**WHAT TO PRODUCE**
Reproduce every line of the data below without any alteration.

··········

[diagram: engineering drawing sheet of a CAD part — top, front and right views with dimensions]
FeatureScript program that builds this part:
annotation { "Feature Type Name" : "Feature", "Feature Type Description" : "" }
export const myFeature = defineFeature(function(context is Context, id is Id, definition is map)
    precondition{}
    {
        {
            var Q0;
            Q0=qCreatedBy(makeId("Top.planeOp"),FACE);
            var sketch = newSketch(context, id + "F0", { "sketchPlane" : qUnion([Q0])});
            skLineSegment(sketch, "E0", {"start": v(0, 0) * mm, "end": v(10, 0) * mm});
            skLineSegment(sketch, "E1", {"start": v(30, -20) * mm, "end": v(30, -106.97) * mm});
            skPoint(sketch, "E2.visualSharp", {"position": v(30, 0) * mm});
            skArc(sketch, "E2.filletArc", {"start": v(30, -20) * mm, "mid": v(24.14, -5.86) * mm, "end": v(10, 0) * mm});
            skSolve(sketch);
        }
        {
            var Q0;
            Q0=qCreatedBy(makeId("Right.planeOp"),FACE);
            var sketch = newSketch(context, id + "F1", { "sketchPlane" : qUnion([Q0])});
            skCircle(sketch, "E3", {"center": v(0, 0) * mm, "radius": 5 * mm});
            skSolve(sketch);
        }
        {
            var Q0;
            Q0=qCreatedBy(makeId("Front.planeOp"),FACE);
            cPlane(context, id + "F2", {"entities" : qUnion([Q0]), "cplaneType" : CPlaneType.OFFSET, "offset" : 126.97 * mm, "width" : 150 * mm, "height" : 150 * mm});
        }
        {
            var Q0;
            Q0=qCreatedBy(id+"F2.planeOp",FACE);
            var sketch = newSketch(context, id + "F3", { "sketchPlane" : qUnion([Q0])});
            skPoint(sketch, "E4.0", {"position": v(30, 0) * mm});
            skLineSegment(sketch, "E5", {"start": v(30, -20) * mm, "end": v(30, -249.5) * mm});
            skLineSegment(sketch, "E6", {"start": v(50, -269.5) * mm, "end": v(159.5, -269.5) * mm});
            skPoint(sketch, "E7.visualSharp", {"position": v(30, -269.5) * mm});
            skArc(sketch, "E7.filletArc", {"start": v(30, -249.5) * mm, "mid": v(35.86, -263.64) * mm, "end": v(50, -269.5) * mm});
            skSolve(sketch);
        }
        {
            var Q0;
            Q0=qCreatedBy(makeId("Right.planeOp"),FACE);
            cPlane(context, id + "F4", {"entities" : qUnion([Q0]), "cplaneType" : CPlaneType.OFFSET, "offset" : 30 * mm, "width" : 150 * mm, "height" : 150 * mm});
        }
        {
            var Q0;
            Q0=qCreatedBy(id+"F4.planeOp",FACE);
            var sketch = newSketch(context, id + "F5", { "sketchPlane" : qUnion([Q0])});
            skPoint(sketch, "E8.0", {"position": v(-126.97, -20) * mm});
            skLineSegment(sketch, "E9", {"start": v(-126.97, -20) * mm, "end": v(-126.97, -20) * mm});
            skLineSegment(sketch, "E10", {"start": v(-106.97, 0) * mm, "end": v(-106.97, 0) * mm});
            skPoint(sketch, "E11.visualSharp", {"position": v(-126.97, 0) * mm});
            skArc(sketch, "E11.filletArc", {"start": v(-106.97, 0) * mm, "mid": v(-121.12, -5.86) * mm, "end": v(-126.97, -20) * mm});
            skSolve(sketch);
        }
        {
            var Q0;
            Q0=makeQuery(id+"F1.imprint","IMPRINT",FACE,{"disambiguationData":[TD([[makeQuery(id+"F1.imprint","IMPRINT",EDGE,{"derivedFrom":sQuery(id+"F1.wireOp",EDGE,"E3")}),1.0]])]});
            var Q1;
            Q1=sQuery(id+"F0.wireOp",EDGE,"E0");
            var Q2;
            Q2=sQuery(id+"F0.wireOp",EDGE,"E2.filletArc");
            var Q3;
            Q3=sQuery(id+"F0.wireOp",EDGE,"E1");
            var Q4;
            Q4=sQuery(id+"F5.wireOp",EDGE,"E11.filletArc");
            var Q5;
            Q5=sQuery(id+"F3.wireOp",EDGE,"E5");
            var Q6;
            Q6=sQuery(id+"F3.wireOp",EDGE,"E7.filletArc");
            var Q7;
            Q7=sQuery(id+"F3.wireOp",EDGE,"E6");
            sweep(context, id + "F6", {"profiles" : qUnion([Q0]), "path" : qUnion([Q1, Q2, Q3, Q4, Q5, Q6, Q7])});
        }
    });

··········

**WRITTEN SOLUTION**
[diagram: engineering drawing sheet of a CAD part — top, front and right views with dimensions]
FeatureScript program that builds this part:
annotation { "Feature Type Name" : "Feature", "Feature Type Description" : "" }
export const myFeature = defineFeature(function(context is Context, id is Id, definition is map)
    precondition{}
    {
        {
            var Q0;
            Q0=qCreatedBy(makeId("Top.planeOp"),FACE);
            var sketch = newSketch(context, id + "F0", { "sketchPlane" : qUnion([Q0])});
            skLineSegment(sketch, "E0", {"start": v(0, 0) * mm, "end": v(10, 0) * mm});
            skLineSegment(sketch, "E1", {"start": v(30, -20) * mm, "end": v(30, -106.97) * mm});
            skPoint(sketch, "E2.visualSharp", {"position": v(30, 0) * mm});
            skArc(sketch, "E2.filletArc", {"start": v(30, -20) * mm, "mid": v(24.14, -5.86) * mm, "end": v(10, 0) * mm});
            skSolve(sketch);
        }
        {
            var Q0;
            Q0=qCreatedBy(makeId("Right.planeOp"),FACE);
            var sketch = newSketch(context, id + "F1", { "sketchPlane" : qUnion([Q0])});
            skCircle(sketch, "E3", {"center": v(0, 0) * mm, "radius": 5 * mm});
            skSolve(sketch);
        }
        {
            var Q0;
            Q0=qCreatedBy(makeId("Front.planeOp"),FACE);
            cPlane(context, id + "F2", {"entities" : qUnion([Q0]), "cplaneType" : CPlaneType.OFFSET, "offset" : 126.97 * mm, "width" : 150 * mm, "height" : 150 * mm});
        }
        {
            var Q0;
            Q0=qCreatedBy(id+"F2.planeOp",FACE);
            var sketch = newSketch(context, id + "F3", { "sketchPlane" : qUnion([Q0])});
            skPoint(sketch, "E4.0", {"position": v(30, 0) * mm});
            skLineSegment(sketch, "E5", {"start": v(30, -20) * mm, "end": v(30, -249.5) * mm});
            skLineSegment(sketch, "E6", {"start": v(50, -269.5) * mm, "end": v(159.5, -269.5) * mm});
            skPoint(sketch, "E7.visualSharp", {"position": v(30, -269.5) * mm});
            skArc(sketch, "E7.filletArc", {"start": v(30, -249.5) * mm, "mid": v(35.86, -263.64) * mm, "end": v(50, -269.5) * mm});
            skSolve(sketch);
        }
        {
            var Q0;
            Q0=qCreatedBy(makeId("Right.planeOp"),FACE);
            cPlane(context, id + "F4", {"entities" : qUnion([Q0]), "cplaneType" : CPlaneType.OFFSET, "offset" : 30 * mm, "width" : 150 * mm, "height" : 150 * mm});
        }
        {
            var Q0;
            Q0=qCreatedBy(id+"F4.planeOp",FACE);
            var sketch = newSketch(context, id + "F5", { "sketchPlane" : qUnion([Q0])});
            skPoint(sketch, "E8.0", {"position": v(-126.97, -20) * mm});
            skLineSegment(sketch, "E9", {"start": v(-126.97, -20) * mm, "end": v(-126.97, -20) * mm});
            skLineSegment(sketch, "E10", {"start": v(-106.97, 0) * mm, "end": v(-106.97, 0) * mm});
            skPoint(sketch, "E11.visualSharp", {"position": v(-126.97, 0) * mm});
            skArc(sketch, "E11.filletArc", {"start": v(-106.97, 0) * mm, "mid": v(-121.12, -5.86) * mm, "end": v(-126.97, -20) * mm});
            skSolve(sketch);
        }
        {
            var Q0;
            Q0=makeQuery(id+"F1.imprint","IMPRINT",FACE,{"disambiguationData":[TD([[makeQuery(id+"F1.imprint","IMPRINT",EDGE,{"derivedFrom":sQuery(id+"F1.wireOp",EDGE,"E3")}),1.0]])]});
            var Q1;
            Q1=sQuery(id+"F0.wireOp",EDGE,"E0");
            var Q2;
            Q2=sQuery(id+"F0.wireOp",EDGE,"E2.filletArc");
            var Q3;
            Q3=sQuery(id+"F0.wireOp",EDGE,"E1");
            var Q4;
            Q4=sQuery(id+"F5.wireOp",EDGE,"E11.filletArc");
            var Q5;
            Q5=sQuery(id+"F3.wireOp",EDGE,"E5");
            var Q6;
            Q6=sQuery(id+"F3.wireOp",EDGE,"E7.filletArc");
            var Q7;
            Q7=sQuery(id+"F3.wireOp",EDGE,"E6");
            sweep(context, id + "F6", {"profiles" : qUnion([Q0]), "path" : qUnion([Q1, Q2, Q3, Q4, Q5, Q6, Q7])});
        }
    });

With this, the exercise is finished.